To our surprise, however, their air consumption ranged from 38.3 to 85 psi--while swimming the same distance at the same speed and depth. Even excluding the best and worst, the differences were amazing. The middle four divers ranged from 41.2 to 60.3 psi.

What accounts for these huge differences? The air hog was by far the heaviest, so he had to push aside the greatest amount of water with every foot of travel. A small woman had the lowest air consumption, nearly tied by a tall, thin, torpedo-shaped male. But even divers who were fairly similar in size had very different air consumption figures that couldn't be explained by differences in fatigue, stress or skill.

Why? They were, like all of us, different people with different lungs, different cardiovascular systems, different metabolisms, different genes. The lesson here is that there is no ideal air consumption rate and that you shouldn't be ashamed for using more air than your buddy. You can only do what you can.

So let's have less comparing of gauges and less chest thumping over which of us can make a tank last longest. Conserving air is a means to an end. A large cushion of extra air is useful only if it translates into a longer, safer or more enjoyable dive. But if all you're after is bragging rights to having the most air left over at the end of a dive, maybe you're missing the point of diving in the first place.

Having the most air at the end of the dive is not the proof of diving excellence that we sometimes make it. Unless your name is Willy.

The Small Stuff

Several easy fixes will reduce your air consumption, and though none of them is as important as slowing down and breathing efficiently, they do add up.

Check your gear. An obvious one is to check your equipment for air leaks--or ask your buddy to check. Often, you can't see the leaks yourself. A little bubbling from your tank O-ring or your BC inflator can add up to several hundred psi over an hour's dive. An octo that free-flows occasionally will dump air a lot faster. Detune it if you can, and mount it with the mouthpiece facing down. Don't detune your primary reg, however. You'll increase the work you have to do to suck in air, which will increase your carbon dioxide production, which will accelerate your breathing rate and, in the end, waste air.

Streamline and simplify. Minimize the "hole in the water" made by your body. The less water you have to shove aside, the less energy and air you have to consume. One way is to reduce how much lead you carry because extra lead needs extra BC inflation to support it. An inflated BC pushes aside more water. Another way to shove less water is trim your body to horizontal, so your legs are following through the hole made by your shoulders and not enlarging it. Many divers do, in fact, swim with their heads up and fins down.

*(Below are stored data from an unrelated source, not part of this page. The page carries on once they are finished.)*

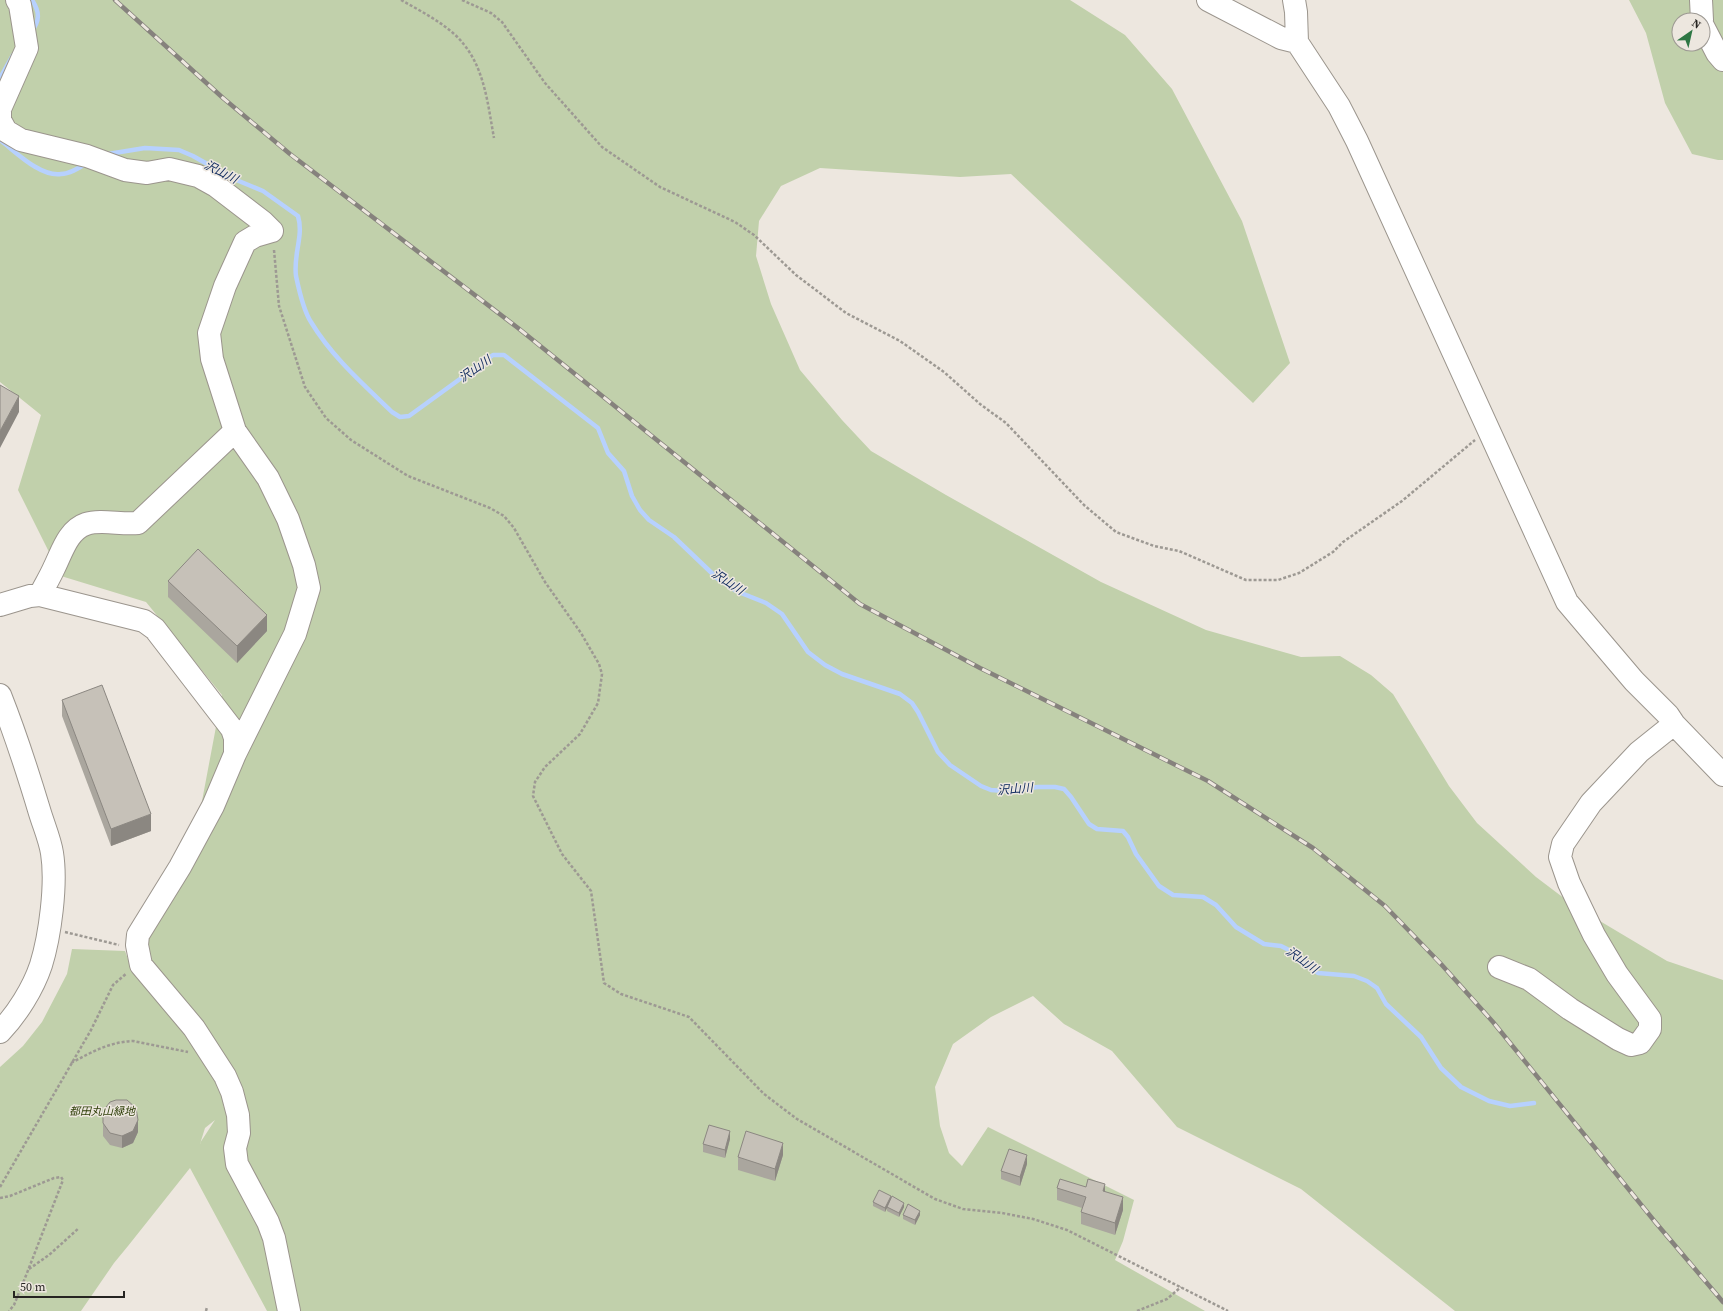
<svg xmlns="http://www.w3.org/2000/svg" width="1723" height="1311" font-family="'Source Serif 4','Noto Sans JP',serif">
  <rect width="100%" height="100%" fill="#ede7df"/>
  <path fill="#c1d0ab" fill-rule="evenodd" d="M 0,0 L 1070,0 L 1125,35 L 1172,89 L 1242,221 L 1290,363 L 1253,403 L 1011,174 L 960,177 L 820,168 L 781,186 L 759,221 L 756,256 L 771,304 L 800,370 L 842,420 L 871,451 L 946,495 L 1101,582 L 1206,630 L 1301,657 L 1340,656 L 1371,675 L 1393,694 L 1449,786 L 1477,823 L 1536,877 L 1573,905 L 1667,961 L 1723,980 L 1723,1311 L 1455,1311 L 1301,1189 L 1177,1127 L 1112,1051 L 1064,1024 L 1033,996 L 991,1017 L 953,1044 L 935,1087 L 940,1126 L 949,1153 L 962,1166 L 988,1127 L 1134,1200 L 1123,1241 L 1115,1260 L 1205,1311 L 267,1311 L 190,1168 L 128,1246 L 114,1263 L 81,1311 L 0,1311 L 0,1067 L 23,1046 L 42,1022 L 67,974 L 72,949 L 125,951 L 132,970 L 135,975 L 211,1065 L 224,1102 L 223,1107 L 236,1087 L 211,1034 L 155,982 L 139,939 L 199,817 L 222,695 L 146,602 L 61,576 L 18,490 L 41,415 L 0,382 ZM 215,1120 L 200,1143 L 200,1144 L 205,1128 Z
    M 1629,0 L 1723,0 L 1723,160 L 1718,160 L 1692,154 L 1665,103 L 1646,33 ZM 1679,20 L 1703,20 L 1703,44 L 1679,44 Z"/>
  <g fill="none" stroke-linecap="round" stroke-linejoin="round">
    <path stroke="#b7d1fe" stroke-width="4.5" d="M 31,32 C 40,21 40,12 32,0
      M 0,78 L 13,55
      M 0,140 C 16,152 40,177 61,174 C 70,174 79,168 87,163
      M 108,154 L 145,148 L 179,150 L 193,156 L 234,179 L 263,191 L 298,216 C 304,236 293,254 296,276 C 299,290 303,310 311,322 C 332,357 363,384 392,412 L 400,417 L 409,416 L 493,355 L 504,355 L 598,428 L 608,453 L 624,471 L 632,496 L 640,510 L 649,520 L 674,537 L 718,579 L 736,591 L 766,603 L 782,614 L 808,652 L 825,665 L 842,674 L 900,694 L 912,703 L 918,712 L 938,752 L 950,765 L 981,786 L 991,790 L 1004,791 L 1038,787 L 1055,787 L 1064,789 L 1071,797 L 1089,824 L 1097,829 L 1123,831 L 1128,837 L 1136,854 L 1159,886 L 1173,895 L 1203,897 L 1216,905 L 1236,927 L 1264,944 L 1281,946 L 1293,952 L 1304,963 L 1318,973 L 1354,976 L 1367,981 L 1377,988 L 1386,1004 L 1421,1037 L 1441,1068 L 1461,1087 L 1489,1101 L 1510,1106 L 1534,1103"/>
    <defs>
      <path id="minor" d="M 17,0 L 20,5 L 27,48 L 0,109 L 0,120 L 6,131 L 21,140 L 87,156 L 125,170 L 147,173 L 169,169 L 198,176 L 216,186 L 263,222 L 272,231
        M 1208,0 L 1281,38 L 1297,42 L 1339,106 L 1357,141 L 1567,602 L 1634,681 L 1668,715 L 1674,724 L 1723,775
        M 1294,0 L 1296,12 L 1297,42
        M 1701,0 L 1702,20
        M 1703,26 L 1717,53 L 1723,60
        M 272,231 L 255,236 L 245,242 L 225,286 L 209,333 L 212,359 L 235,431 L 268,478 L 288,519 L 304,565 L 309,588 L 295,634 L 235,754 L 213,806 L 180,867 L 138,935 L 137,945 L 141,965 L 194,1028 L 225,1076 L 232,1092 L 238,1115 L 239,1133 L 235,1148 L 237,1164 L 268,1222 L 274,1238 L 289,1311
        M 40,595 C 45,585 50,577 54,568 C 62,552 68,530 86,524 C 101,519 122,525 138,523 L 235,431
        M 0,605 L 30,596 L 40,595 L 144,621 L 155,629 L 232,729 L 235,738 L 235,754
        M 0,695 C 15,733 28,773 40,813 C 44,826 50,840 52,853 C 57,884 50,936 41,965 C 33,989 17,1014 0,1032
        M 1499,967 L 1529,979 L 1570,1009 L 1618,1039 L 1631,1045 L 1640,1043 L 1650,1029 L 1650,1019 L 1617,974 L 1594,935 L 1569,883 L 1560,857 L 1563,844 L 1591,803 L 1639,752 L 1674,724"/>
    </defs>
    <use href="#minor" stroke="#9b958d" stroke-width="24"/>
    <path stroke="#9d9993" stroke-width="2.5" stroke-dasharray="3 2" stroke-linecap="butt" d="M 401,0 C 419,10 438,20 453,33 C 484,60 487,100 494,138
      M 462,0 L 491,13 L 502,22 L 545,83 L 602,147 L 660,187 L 735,222 L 754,235 L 796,275 L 846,313 L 900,341 L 944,372 L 980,404 L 1006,423 L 1084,505 L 1116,532 L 1154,546 L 1179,551 L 1246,580 L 1278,580 L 1299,573 L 1333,552 L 1343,542 L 1402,501 L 1475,440
      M 274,250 L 279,306 L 305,387 L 326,418 L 351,440 L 408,476 L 490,508 L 504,516 L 514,528 L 545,582 L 581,633 L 599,664 L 602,674 L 598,703 L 580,734 L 545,767 L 535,782 L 533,796 L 562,854 L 591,891 L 604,983 L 621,994 L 689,1017 L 764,1094 L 797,1119 L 935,1199 L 963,1209 L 1002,1213 L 1033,1219 L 1067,1230 L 1228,1311
      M 65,932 L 119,945
      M 71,1063 C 92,1052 109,1042 133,1041 L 188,1052
      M 0,1187 L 91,1030 L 113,985 L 127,973
      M 0,1198 L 10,1196 L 54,1178 L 61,1177 L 63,1180 L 27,1273 L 14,1305 L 9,1311
      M 29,1269 L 49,1255 L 79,1228
      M 206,1311 L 207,1307
      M 1137,1311 L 1167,1299 L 1181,1287"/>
    <use href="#minor" stroke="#fff" stroke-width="22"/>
    <defs>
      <path id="rail" d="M 115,0 L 223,98 L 290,154 L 518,328 L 860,604 L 980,668 L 1208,781 L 1313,848 L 1385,906 L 1441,964 L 1493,1022 L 1656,1223 L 1723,1302"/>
    </defs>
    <use href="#rail" stroke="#86827d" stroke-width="4.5"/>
    <use href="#rail" stroke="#ede7df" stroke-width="3" stroke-dasharray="9" stroke-linecap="butt"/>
  </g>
  <path fill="#aaa69e" d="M 168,581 L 267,631 L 237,663 L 168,597 Z
    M 62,700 L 151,831 L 111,846 L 62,716 Z
    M 103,1111 L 138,1132 L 133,1143 L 122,1148 L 110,1145 L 103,1136 Z
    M 730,1139 L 725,1158 L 703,1152 L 703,1144 Z
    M 783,1155 L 775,1181 L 738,1170 L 738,1157 Z
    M 1027,1164 L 1020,1186 L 1001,1179 L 1001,1171 Z
    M 1086,1187 L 1105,1191 L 1123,1210 L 1115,1235 L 1081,1224 L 1081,1212 L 1082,1208 L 1057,1200 L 1057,1188 Z
    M 891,1199 L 904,1207 L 899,1217 L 887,1211 L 887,1208 L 885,1212 L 873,1206 L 873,1202 Z
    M 903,1215 L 920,1215 L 915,1225 L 903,1219 Z"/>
  <path fill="#8b8781" d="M 19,396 L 19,412 L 0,448 L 0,431 Z
    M 267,615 L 267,631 L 237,663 L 237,646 Z
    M 151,814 L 151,831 L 111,846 L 111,829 Z
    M 138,1120 L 138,1132 L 133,1143 L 122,1148 L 122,1136 Z
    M 730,1131 L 730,1139 L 725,1158 L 725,1150 Z
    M 783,1143 L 783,1155 L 775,1181 L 775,1169 Z
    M 1027,1155 L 1027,1164 L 1020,1186 L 1020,1177 Z
    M 1105,1184 L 1105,1196 L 1103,1191 Z
    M 891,1196 L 891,1200 L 885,1212 L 885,1208 Z
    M 1123,1197 L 1123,1210 L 1115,1235 L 1115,1223 Z
    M 904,1203 L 904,1207 L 899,1217 L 899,1213 Z
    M 920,1211 L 920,1215 L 915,1225 L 915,1220 Z"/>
  <path fill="#c6c1b8" stroke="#8b8781" d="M 0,385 L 19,396 L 0,431 Z
    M 198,549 L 267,615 L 237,646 L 168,581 Z
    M 102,685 L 151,814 L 111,829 L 62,700 Z
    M 116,1100 L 127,1100 L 136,1108 L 138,1120 L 133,1131 L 122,1136 L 110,1133 L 103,1123 L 103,1111 L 110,1102 Z
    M 709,1125 L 730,1131 L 725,1150 L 703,1144 Z
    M 746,1131 L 783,1143 L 775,1169 L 738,1157 Z
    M 1009,1149 L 1027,1155 L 1020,1177 L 1001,1171 Z
    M 1060,1179 L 1086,1187 L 1088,1179 L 1105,1184 L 1103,1191 L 1123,1197 L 1115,1223 L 1081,1212 L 1086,1197 L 1057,1188 Z
    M 879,1190 L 891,1196 L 885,1208 L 873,1202 Z
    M 892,1196 L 904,1203 L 899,1213 L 887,1207 Z
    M 908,1204 L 920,1211 L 915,1220 L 903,1215 Z"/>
  <g text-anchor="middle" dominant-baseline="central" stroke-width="3" stroke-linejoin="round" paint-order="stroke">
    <g font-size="11" font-style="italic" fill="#2f3f09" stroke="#ede7df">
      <text x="102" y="1111">都田丸山緑地</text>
    </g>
    <g font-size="12" font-style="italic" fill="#0e2a5e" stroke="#ede7df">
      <text transform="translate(221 172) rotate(27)">沢山川</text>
      <text transform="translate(475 369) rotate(-35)">沢山川</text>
      <text transform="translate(728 582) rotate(33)">沢山川</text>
      <text transform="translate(1015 789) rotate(-5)">沢山川</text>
      <text transform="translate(1302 960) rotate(35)">沢山川</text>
    </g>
  </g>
  <g transform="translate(1691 32) rotate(34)"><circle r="19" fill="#ede7df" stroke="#9d9993"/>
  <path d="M0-3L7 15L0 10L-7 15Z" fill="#2e7744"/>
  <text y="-6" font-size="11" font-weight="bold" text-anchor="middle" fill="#262421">N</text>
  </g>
  <path d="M14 1291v6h110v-6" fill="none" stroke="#262421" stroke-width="2"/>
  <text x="20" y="1291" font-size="12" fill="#262421" stroke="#ede7df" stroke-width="3" paint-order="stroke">50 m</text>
</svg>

Watch your kick cycle. Finning with short, rapid strokes also causes less turbulence and drag. When you spread your legs wide for a big stroke, your fins are actually slowing you down. Rapid finning takes getting used to, however. It may be tiring and even waste energy and air until your legs are trained to it.

Go slow, stay shallow. Depth and current both waste energy and air. Doubling your depth doubles your air consumption, and if you double your speed to compensate for a current you may nearly quadruple your air consumption. So dodge both when you can. Often, a wall looks the same at 40 feet as it does at 60. On the other hand, there are trade-offs: a current may be weaker along the bottom than near the surface.

Stretch your boundaries. Consider taking up yoga for more control of your breathing. Don't laugh. Free divers swear by it.